- ACTION ITEM
Give the number of lines in the listing that hold the word "SELECT". Write nothing but that number.

**** EXTRACTED INFORMATION

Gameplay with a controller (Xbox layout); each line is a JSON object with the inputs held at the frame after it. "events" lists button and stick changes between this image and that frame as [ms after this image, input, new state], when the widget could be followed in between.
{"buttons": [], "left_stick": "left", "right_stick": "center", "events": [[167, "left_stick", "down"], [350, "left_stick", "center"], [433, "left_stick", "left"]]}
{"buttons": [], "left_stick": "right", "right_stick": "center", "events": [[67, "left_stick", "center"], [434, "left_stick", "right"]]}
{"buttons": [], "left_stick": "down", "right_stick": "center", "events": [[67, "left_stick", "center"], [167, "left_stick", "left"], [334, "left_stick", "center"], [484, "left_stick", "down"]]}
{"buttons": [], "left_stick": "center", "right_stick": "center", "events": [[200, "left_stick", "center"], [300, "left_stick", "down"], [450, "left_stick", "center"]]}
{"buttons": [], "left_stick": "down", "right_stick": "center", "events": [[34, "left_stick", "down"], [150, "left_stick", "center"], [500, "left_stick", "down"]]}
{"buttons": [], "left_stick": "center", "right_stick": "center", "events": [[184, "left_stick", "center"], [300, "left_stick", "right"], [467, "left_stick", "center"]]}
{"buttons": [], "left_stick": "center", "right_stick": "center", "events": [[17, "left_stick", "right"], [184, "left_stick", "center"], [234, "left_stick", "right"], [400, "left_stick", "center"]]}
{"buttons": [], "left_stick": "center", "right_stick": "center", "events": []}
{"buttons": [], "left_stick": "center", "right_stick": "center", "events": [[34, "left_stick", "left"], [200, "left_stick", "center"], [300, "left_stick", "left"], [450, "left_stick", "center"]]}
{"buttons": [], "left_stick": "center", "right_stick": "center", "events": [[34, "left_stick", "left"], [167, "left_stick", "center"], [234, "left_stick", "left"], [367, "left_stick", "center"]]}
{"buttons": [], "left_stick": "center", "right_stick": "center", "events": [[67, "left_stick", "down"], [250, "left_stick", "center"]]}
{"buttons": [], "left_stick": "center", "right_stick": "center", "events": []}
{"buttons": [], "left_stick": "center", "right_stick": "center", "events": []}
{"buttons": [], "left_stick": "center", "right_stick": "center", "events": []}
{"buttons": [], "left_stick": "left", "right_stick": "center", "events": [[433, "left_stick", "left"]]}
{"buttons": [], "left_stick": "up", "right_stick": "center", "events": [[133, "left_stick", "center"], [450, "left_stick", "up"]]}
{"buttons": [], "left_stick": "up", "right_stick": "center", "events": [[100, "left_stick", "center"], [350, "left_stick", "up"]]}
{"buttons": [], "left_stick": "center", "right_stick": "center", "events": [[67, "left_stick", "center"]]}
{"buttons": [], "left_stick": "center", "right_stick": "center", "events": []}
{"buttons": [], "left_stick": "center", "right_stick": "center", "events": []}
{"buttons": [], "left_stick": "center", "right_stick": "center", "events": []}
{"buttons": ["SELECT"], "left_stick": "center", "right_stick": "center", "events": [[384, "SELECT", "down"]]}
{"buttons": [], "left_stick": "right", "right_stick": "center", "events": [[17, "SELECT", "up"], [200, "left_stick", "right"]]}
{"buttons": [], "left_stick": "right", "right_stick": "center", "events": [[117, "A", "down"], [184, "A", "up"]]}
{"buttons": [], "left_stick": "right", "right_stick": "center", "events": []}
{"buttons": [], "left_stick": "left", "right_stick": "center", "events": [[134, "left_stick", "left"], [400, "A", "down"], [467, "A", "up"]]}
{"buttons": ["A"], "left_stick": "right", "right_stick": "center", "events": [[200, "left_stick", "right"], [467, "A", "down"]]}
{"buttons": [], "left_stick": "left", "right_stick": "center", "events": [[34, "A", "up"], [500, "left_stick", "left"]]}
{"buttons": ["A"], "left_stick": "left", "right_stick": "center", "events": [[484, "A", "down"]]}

********

- REPLY TO THE TASK
2